- **TASK**:
Give the text of all the items below as a JSON list of strings, one string per line, with blank lines skipped and the pictures left out.

- **LISTED RECORDS**:
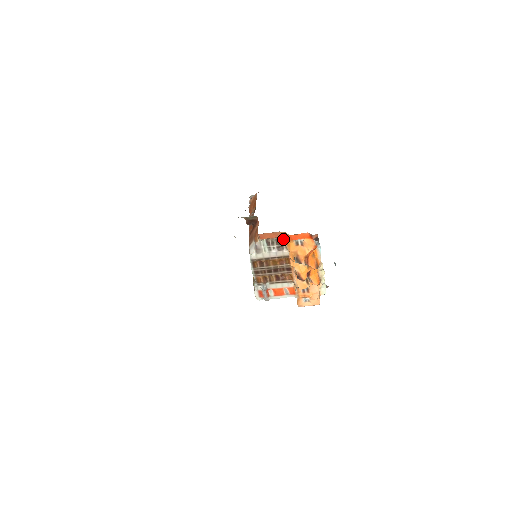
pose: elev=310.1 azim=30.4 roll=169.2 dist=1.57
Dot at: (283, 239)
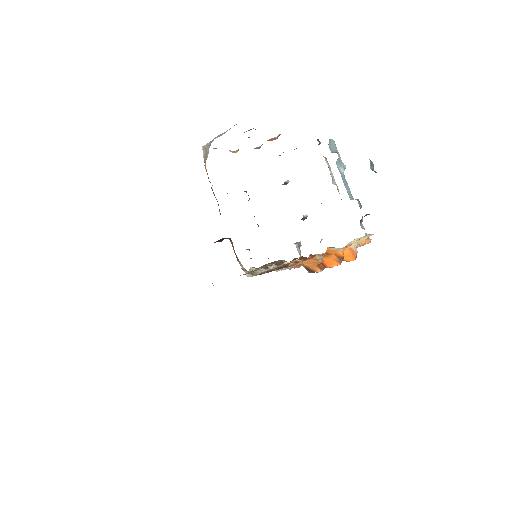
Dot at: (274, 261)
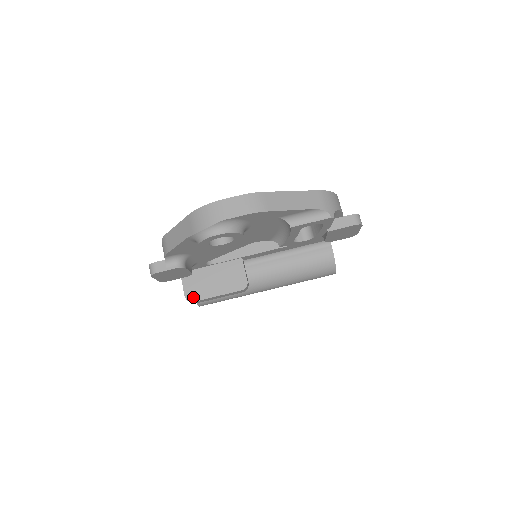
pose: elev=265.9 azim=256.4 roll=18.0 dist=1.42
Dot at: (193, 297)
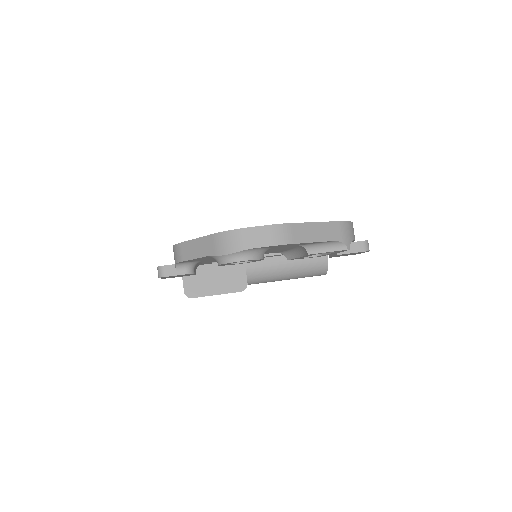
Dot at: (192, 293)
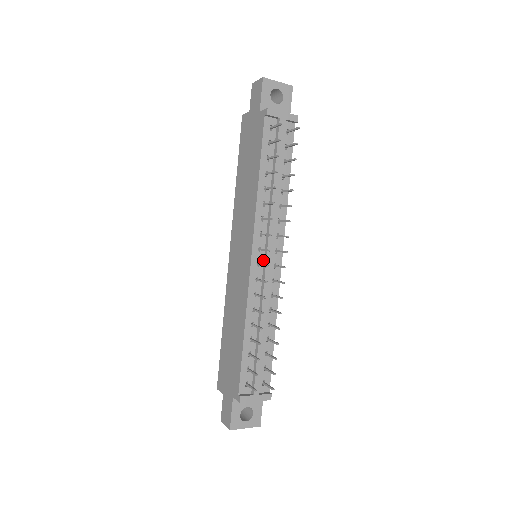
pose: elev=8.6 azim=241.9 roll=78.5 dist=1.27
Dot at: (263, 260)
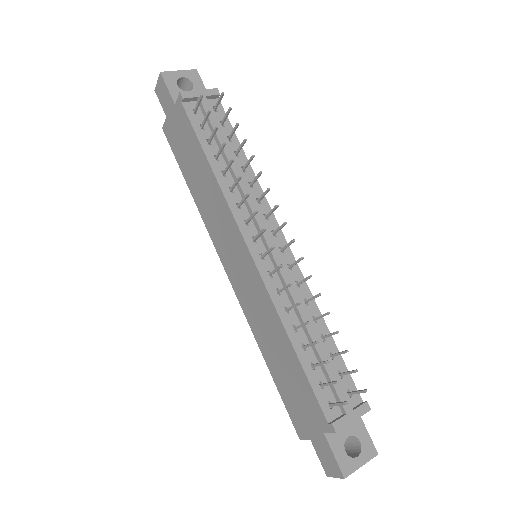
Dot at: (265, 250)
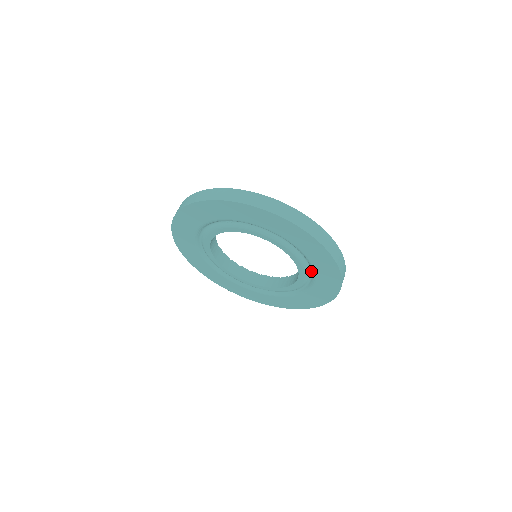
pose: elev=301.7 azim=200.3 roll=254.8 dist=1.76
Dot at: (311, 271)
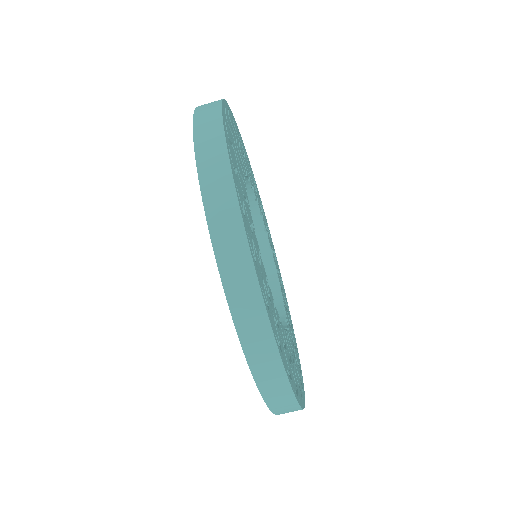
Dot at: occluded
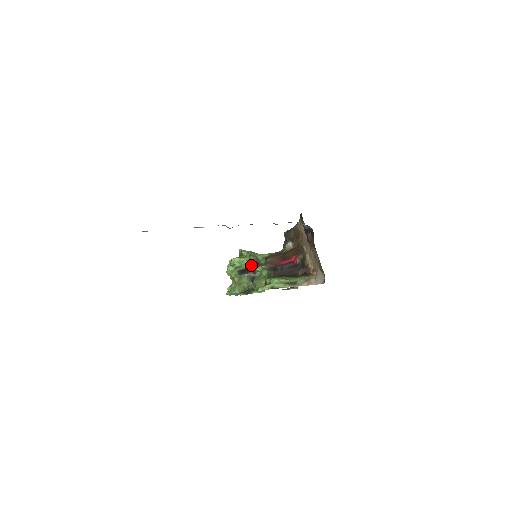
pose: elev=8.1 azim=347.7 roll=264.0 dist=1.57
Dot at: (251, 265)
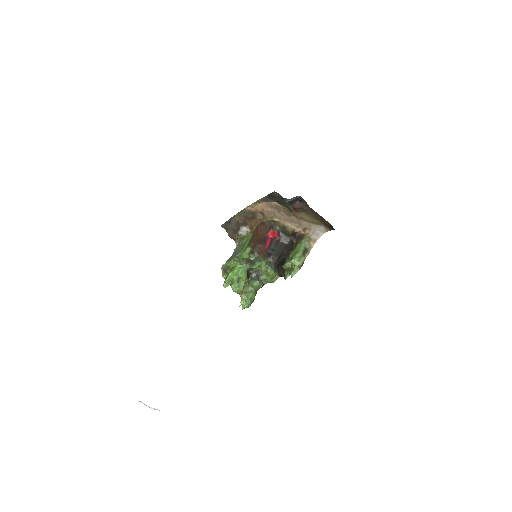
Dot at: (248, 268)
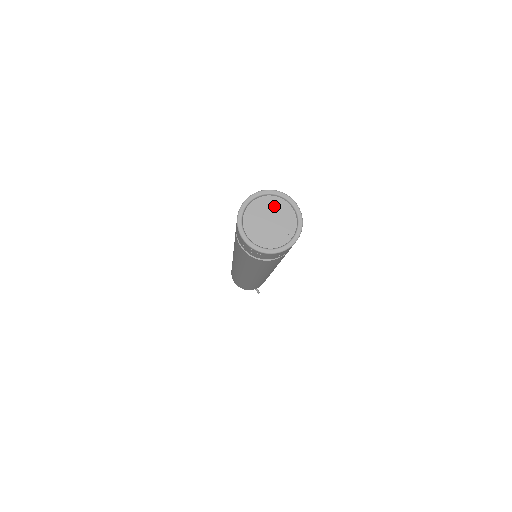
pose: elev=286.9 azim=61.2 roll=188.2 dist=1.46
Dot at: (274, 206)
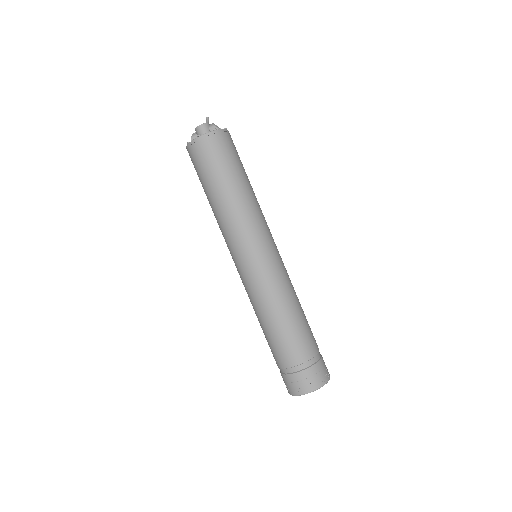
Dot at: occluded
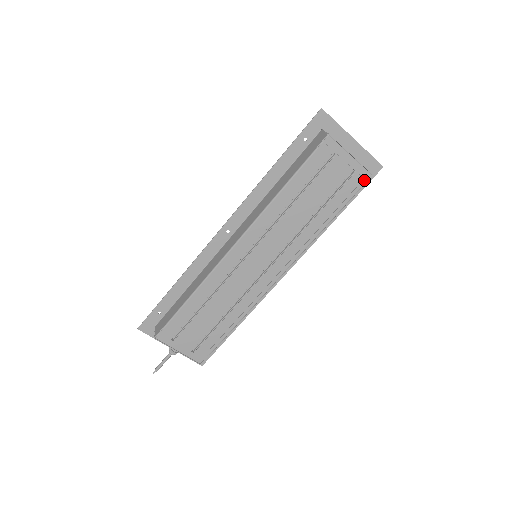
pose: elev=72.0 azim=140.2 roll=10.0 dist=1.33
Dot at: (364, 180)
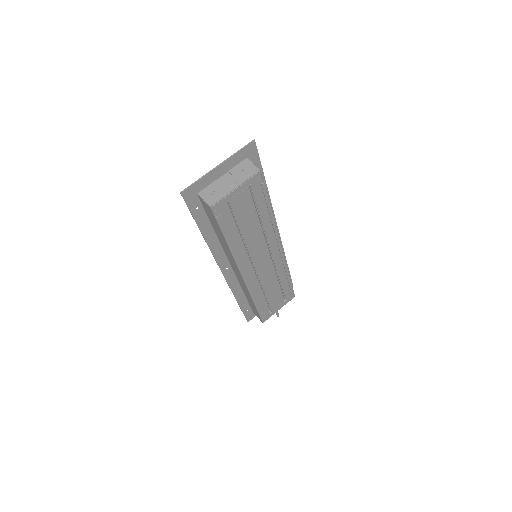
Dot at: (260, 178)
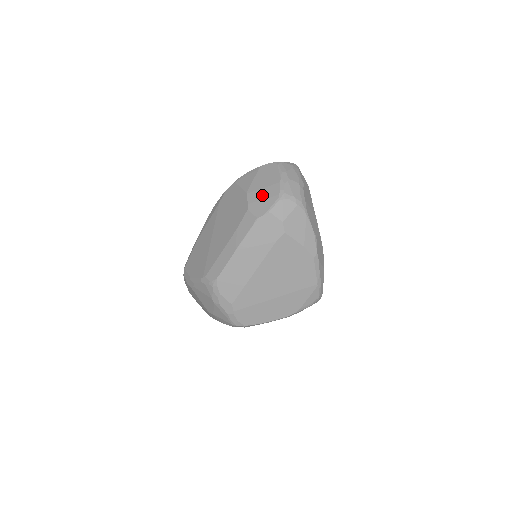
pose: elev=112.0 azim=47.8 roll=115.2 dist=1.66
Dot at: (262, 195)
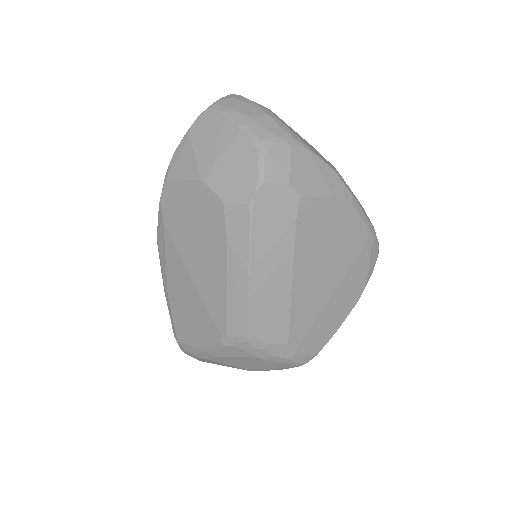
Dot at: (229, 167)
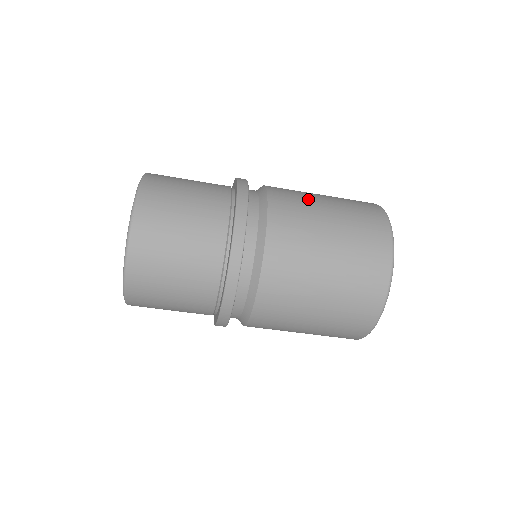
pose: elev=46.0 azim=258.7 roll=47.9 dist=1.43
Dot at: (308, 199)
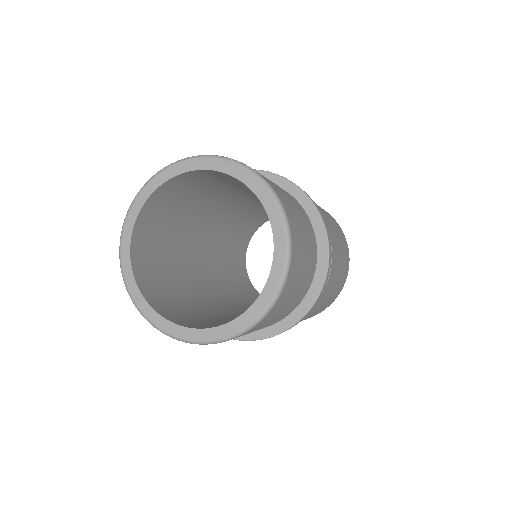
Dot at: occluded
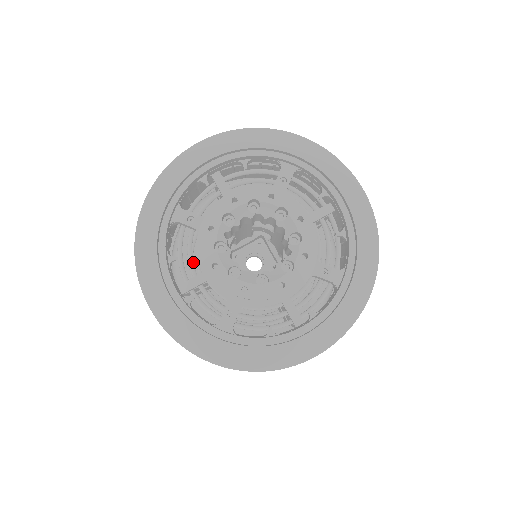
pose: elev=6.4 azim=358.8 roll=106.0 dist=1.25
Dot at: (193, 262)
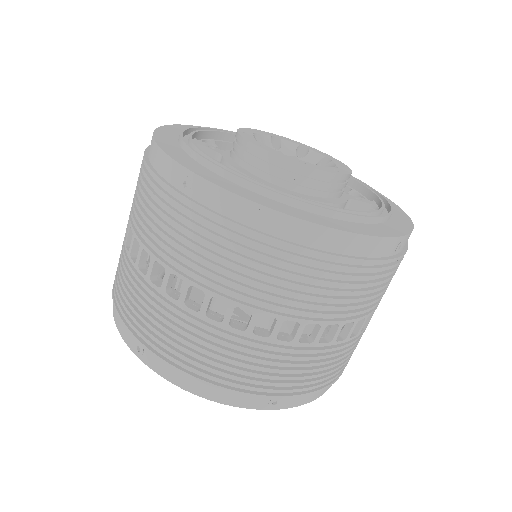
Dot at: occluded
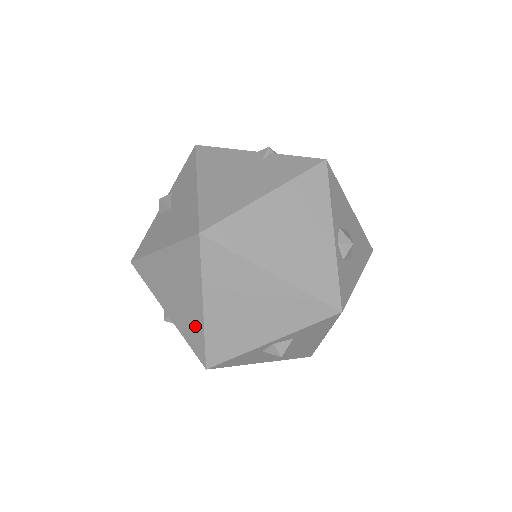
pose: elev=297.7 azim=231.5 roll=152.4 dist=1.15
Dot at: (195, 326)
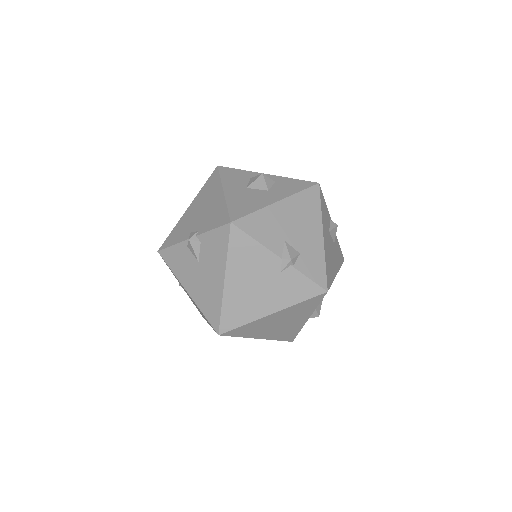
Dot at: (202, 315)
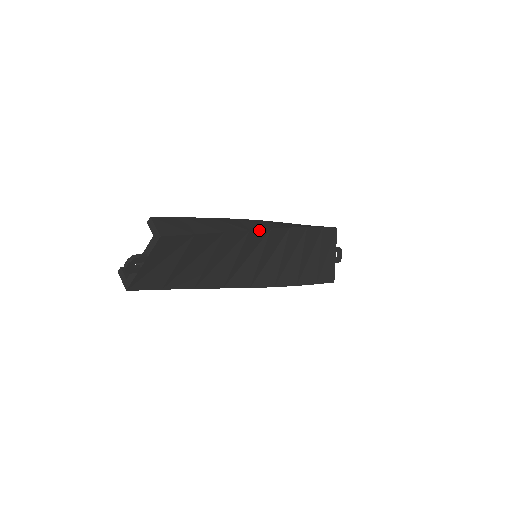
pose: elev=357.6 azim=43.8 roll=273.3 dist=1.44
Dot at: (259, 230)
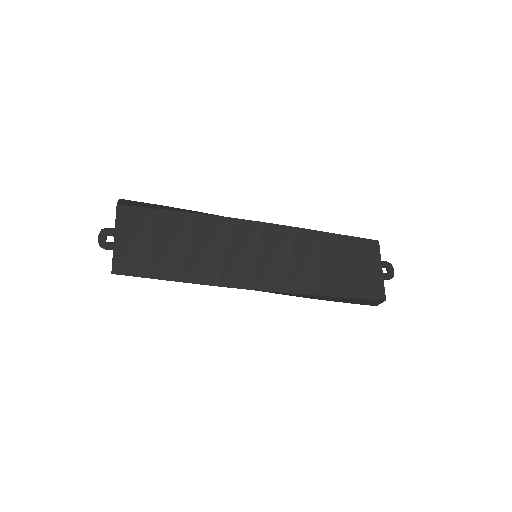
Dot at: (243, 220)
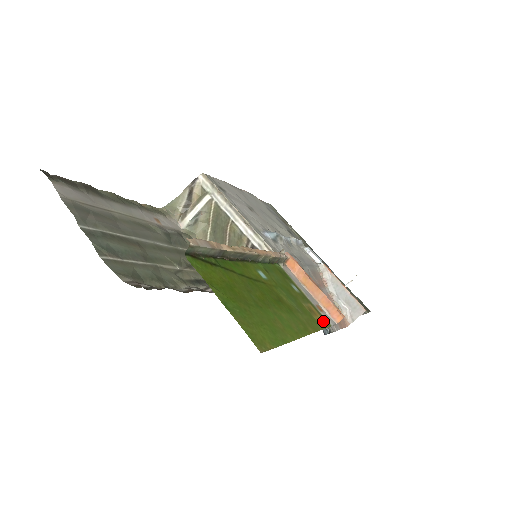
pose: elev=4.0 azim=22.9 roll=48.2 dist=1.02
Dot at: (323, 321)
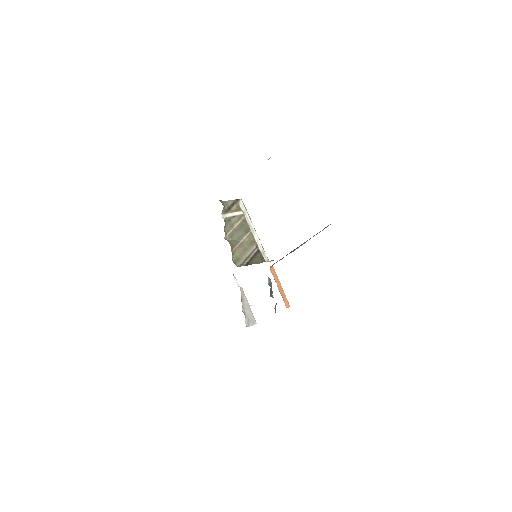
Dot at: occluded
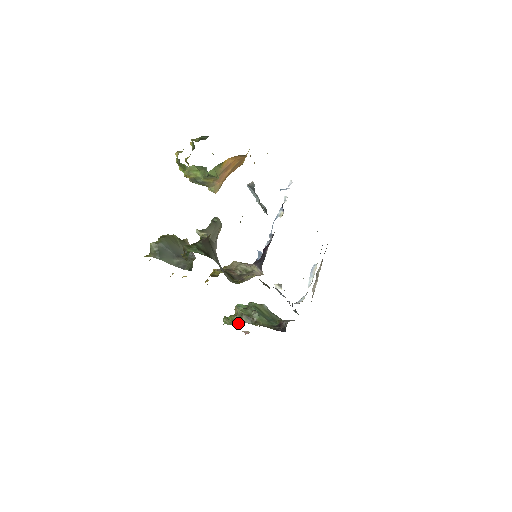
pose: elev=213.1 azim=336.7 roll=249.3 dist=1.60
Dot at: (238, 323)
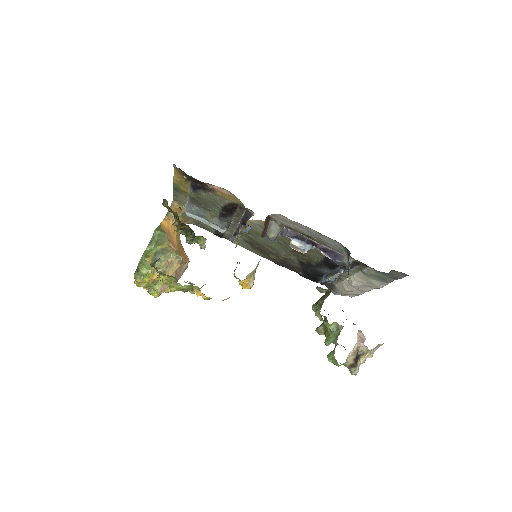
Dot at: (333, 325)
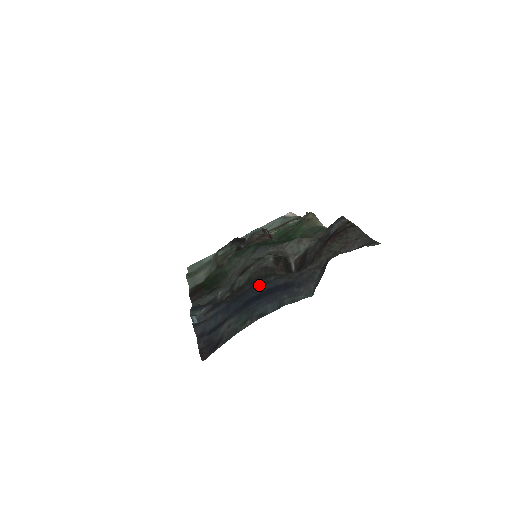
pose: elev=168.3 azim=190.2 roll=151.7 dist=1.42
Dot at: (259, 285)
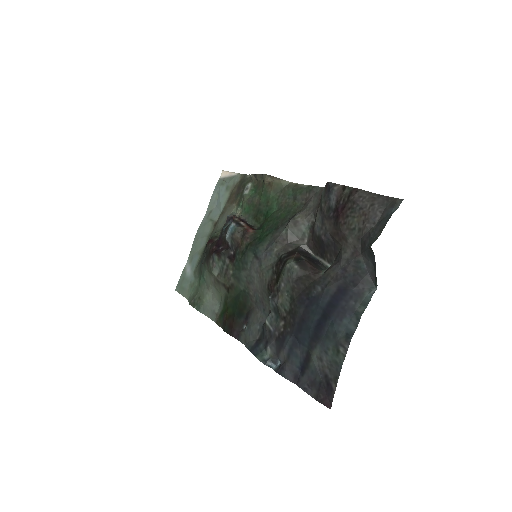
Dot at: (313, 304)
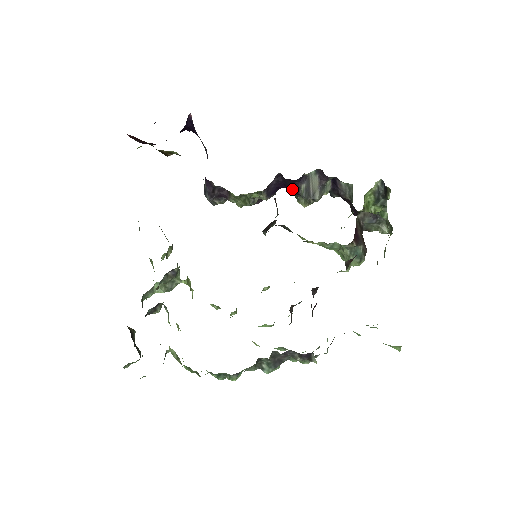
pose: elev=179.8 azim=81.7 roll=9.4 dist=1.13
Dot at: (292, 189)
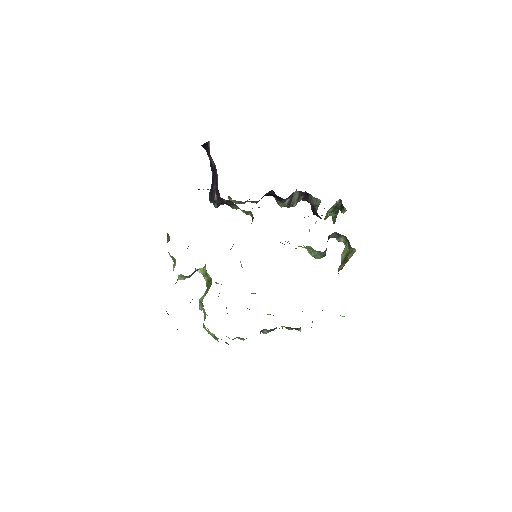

- **THE OUTPUT**:
[
  "pose: elev=310.1 azim=30.4 roll=169.2 dist=1.57",
  "Dot at: (283, 239)",
  "Dot at: (274, 261)",
  "pose: elev=265.9 azim=256.4 roll=18.0 dist=1.42",
  "Dot at: (193, 297)",
  "Dot at: (192, 293)",
  "pose: elev=8.6 azim=241.9 roll=78.5 dist=1.27",
  "Dot at: (263, 260)",
  "Dot at: (265, 250)",
  "pose: elev=301.7 azim=200.3 roll=254.8 dist=1.76",
  "Dot at: (311, 271)",
  "Dot at: occluded",
  "pose: elev=8.1 azim=347.7 roll=264.0 dist=1.57",
  "Dot at: (251, 265)",
  "Dot at: (248, 268)",
  "pose: elev=286.9 azim=61.2 roll=188.2 dist=1.46",
  "Dot at: (274, 206)",
  "Dot at: occluded",
  "pose: elev=72.0 azim=140.2 roll=10.0 dist=1.33",
  "Dot at: (364, 180)",
  "Dot at: (260, 178)",
  "pose: elev=112.0 azim=47.8 roll=115.2 dist=1.66",
  "Dot at: (262, 195)",
  "Dot at: (229, 167)",
  "pose: elev=46.0 azim=258.7 roll=47.9 dist=1.43",
  "Dot at: (308, 199)",
  "Dot at: occluded",
  "pose: elev=6.4 azim=358.8 roll=106.0 dist=1.25",
  "Dot at: (193, 262)",
  "Dot at: occluded",
  "pose: elev=297.7 azim=231.5 roll=152.4 dist=1.15",
  "Dot at: (195, 326)",
  "Dot at: (202, 315)",
  "pose: elev=357.6 azim=43.8 roll=273.3 dist=1.44",
  "Dot at: (259, 230)",
  "Dot at: (243, 220)",
  "pose: elev=4.0 azim=22.9 roll=48.2 dist=1.02",
  "Dot at: (323, 321)",
  "Dot at: occluded",
  "pose: elev=213.1 azim=336.7 roll=249.3 dist=1.60",
  "Dot at: (238, 323)",
  "Dot at: (333, 325)",
  "pose: elev=168.3 azim=190.2 roll=151.7 dist=1.42",
  "Dot at: (259, 285)",
  "Dot at: (313, 304)",
  "pose: elev=179.8 azim=81.7 roll=9.4 dist=1.13",
  "Dot at: (292, 189)"
]